We are facing the largest displacement crisis since the Second World War.
Over 65 million people around the glove have had to flee their home.
The global refugee crisis is a contentious political issue, and so often fears can be muddled with facts. Here at the forum, we believe everyone has the right and responsibility to stay informed. Below is some useful myth-busting information about the plight of asylum seekers.
What is an asylum seeker?
An asylum seeker is someone who has fled their home country because it has become too dangerous for them to live there anymore. Their own government cannot or will not protect them from danger. This circumstance usually arises through a crisis like war; natural disaster, famine, or religious persecution.
What is the difference between an asylum seeker, a refugee and a refused asylum seeker?
Asylum Seeker – A person who has left their country of origin and formally applied for asylum in another country but whose application has not yet been concluded.
Refugee – in the UK, a person is officially a refugee when they have their claim for asylum accepted by the government.
Refused Asylum Seeker – A person whose asylum application has been unsuccessful and who has no other claim for protection awaiting a decision. Some refused asylum seekers voluntarily return home, others are forcibly returned and for some it is not safe or practical for them to return until conditions in their country change.
Is Britain really at ‘Breaking Point’?
It often feels as if Britain has a disproportionate and overwhelming burden of asylum seekers arriving at our borders. Images such as the above are instrumental in contributing to a fear that we are being taken advantage of, or becoming overrun by refugees. In reality, it is poor countries, not rich, western countries, who take in the vast majority of the world’s refugees. The UN’s Refugee Agency estimates that nearly nine in ten of the world’s refugees are sheltered by developing countries.
In the year to March 2018, over 1 million people sought safety in Europe. Yet Britain received just 26,547 asylum applications, including dependents – that’s a 8% decrease since the year before.
In 2017, Italy received more than three times as many asylum applications as the UK. Germany received well over five times more applications than the UK.
What about ‘bogus’ asylum seekers?
A ‘bogus asylum seeker’ is generally assumed to travel to Europe with the intention of taking advantage of the UK benefits system, rather than a genuine fear for their safety back home.
This concern relies on the Home Office’s presumption that if an asylum seeker lies about their circumstances, this means they do not need or deserve protection. Often, an asylum seeker is reluctant to tell the truth, as they are terrified their story will not be deemed serious enough, and they will be sent back home, to danger. Read more on this here.
Secondly, the idea of ‘bogus asylum seekers’ relies on the idea that it is an easy alternative to economic migration. In fact, Britain offers no asylum visa. There are very few legal ways for refugees to safely escape their country and claim asylum. When war breaks out, countries like Britain often close down refugees’ legal escape routes.
Refugees don’t place their lives in smugglers’ hands because they want to. They do it because they often have no other choice.
This lack of safe and legal routes for refugees to reach safety and claim asylum has deadly results.
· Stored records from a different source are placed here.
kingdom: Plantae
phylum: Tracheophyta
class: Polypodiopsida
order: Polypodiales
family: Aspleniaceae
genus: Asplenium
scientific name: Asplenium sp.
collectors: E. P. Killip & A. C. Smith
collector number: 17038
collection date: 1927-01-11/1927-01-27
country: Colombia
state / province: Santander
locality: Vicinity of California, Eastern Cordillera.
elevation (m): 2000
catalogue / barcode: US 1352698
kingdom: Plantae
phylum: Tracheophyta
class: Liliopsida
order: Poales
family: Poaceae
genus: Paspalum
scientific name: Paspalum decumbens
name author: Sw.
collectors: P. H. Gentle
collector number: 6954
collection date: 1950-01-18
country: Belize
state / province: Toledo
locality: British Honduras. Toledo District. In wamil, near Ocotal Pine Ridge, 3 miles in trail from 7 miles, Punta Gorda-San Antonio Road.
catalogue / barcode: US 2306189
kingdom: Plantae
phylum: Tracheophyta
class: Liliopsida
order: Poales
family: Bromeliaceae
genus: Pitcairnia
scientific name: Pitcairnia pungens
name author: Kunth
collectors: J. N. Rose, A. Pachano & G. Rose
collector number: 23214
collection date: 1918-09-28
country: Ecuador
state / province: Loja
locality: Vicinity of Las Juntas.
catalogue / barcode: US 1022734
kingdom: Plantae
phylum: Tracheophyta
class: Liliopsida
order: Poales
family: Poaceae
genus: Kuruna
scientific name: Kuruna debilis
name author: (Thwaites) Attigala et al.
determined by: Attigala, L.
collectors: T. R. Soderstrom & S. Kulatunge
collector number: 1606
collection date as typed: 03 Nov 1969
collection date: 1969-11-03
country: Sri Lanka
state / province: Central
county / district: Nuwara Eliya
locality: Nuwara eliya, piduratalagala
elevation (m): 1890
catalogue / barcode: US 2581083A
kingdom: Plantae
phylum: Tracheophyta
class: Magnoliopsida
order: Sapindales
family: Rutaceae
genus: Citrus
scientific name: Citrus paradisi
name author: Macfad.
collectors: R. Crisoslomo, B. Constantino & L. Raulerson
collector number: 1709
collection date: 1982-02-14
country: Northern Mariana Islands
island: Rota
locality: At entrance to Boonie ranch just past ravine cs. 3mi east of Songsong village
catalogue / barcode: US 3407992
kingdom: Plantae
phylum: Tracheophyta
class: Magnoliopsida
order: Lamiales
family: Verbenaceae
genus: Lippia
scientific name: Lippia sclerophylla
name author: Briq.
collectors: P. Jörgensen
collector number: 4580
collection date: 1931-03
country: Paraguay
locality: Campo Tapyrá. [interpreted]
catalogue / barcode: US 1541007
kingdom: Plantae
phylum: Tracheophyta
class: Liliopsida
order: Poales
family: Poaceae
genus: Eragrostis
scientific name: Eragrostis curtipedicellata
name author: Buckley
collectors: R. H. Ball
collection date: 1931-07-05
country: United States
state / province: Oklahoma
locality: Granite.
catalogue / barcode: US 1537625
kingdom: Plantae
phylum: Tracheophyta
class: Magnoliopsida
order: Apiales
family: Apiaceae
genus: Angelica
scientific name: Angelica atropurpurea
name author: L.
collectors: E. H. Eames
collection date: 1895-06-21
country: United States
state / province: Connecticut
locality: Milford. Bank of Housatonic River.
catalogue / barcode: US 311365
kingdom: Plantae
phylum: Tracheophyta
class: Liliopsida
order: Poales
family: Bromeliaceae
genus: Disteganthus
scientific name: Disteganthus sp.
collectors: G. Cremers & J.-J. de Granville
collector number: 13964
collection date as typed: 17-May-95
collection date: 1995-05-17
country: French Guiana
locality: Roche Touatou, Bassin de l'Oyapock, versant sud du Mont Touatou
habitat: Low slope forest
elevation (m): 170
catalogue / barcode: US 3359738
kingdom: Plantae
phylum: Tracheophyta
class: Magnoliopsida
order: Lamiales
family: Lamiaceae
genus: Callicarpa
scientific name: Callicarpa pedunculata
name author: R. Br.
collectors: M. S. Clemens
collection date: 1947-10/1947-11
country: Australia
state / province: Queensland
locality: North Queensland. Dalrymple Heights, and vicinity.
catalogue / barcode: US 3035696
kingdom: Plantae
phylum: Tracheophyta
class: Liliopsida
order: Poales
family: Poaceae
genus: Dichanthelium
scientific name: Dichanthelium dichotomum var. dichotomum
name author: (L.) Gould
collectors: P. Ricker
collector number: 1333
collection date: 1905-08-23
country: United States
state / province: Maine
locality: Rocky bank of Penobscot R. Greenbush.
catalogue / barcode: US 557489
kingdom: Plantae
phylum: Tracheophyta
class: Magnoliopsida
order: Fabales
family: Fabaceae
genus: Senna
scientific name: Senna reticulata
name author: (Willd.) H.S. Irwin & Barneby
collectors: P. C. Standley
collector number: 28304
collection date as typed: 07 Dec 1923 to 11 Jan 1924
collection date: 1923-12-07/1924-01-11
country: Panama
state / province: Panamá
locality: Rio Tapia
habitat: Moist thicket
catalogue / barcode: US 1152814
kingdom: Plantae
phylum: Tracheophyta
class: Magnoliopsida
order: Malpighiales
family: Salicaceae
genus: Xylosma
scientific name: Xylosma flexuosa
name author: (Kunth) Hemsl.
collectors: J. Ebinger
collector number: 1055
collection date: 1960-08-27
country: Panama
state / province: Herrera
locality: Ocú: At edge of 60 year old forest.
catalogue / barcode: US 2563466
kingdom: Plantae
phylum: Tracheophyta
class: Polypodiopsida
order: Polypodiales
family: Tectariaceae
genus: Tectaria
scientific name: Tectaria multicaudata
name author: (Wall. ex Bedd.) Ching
Already this year 646 men, women and children have lost their lives during their desperate attempt to cross the Mediterranean Sea. Every death was a tragedy.
It is no coincidence that world events often correlate directly with asylum applications; last year people were most likely to seek refuge here from the Middle East, desperate to escape on-going conflict and the murderous advance of ISIS. The top 3 countries of origin of people applying for asylum in Britain in the twelve months to March 2018 were: Iran, Pakistan and Iraq.
What happens when asylum seekers get to the UK?
Once they have survived what is often an extremely long, dangerous and distressing journey to the UK, their worries are far from over. Until refugee status is granted, asylum seekers are not allowed to work to support themselves. They also have no say in where in the country they will be temporarily housed.
They are given £37.75 a week from the government while they present their asylum claim to the Home Office to prove they are in legitimate danger if they return home. It is usually unclear how long an asylum seeker will have to wait to know their fate, often it takes years.
Shockingly, at the end of March 2018 more than 9,824 asylum applications had been waiting for longer than six months for an initial decision on the case. That’s a 87% increase on March 2016.
The total backlog in cases pending a decision totalled 22,100. Each one of these cases represents a person stuck living in limbo, anxiously awaiting news of their fate.
The British asylum system is extremely tough. Just 32% of initial decisions made in the year to March 2018 have been grants of protection (asylum or humanitarian protection).
What happens if their claim is rejected?
If an asylum case is initially refused, it means the government’s support for that individual is stopped. This means they will usually become destitute and reliant on the charity of others to survive from day to day, often sleeping on the streets. Having an insecure address means that finding new evidence for a fresh asylum case is extremely difficult.
If their case is rejected they are told to make their plans to return home. A refusal does not however necessarily means that it is safe for someone to return to their home country. They do however have the right to appeal their case by submitting fresh evidence. Over 25% of asylum refusals are overturned on appeal which shows that there are often errors made by the Home Office when they first review someone’s case.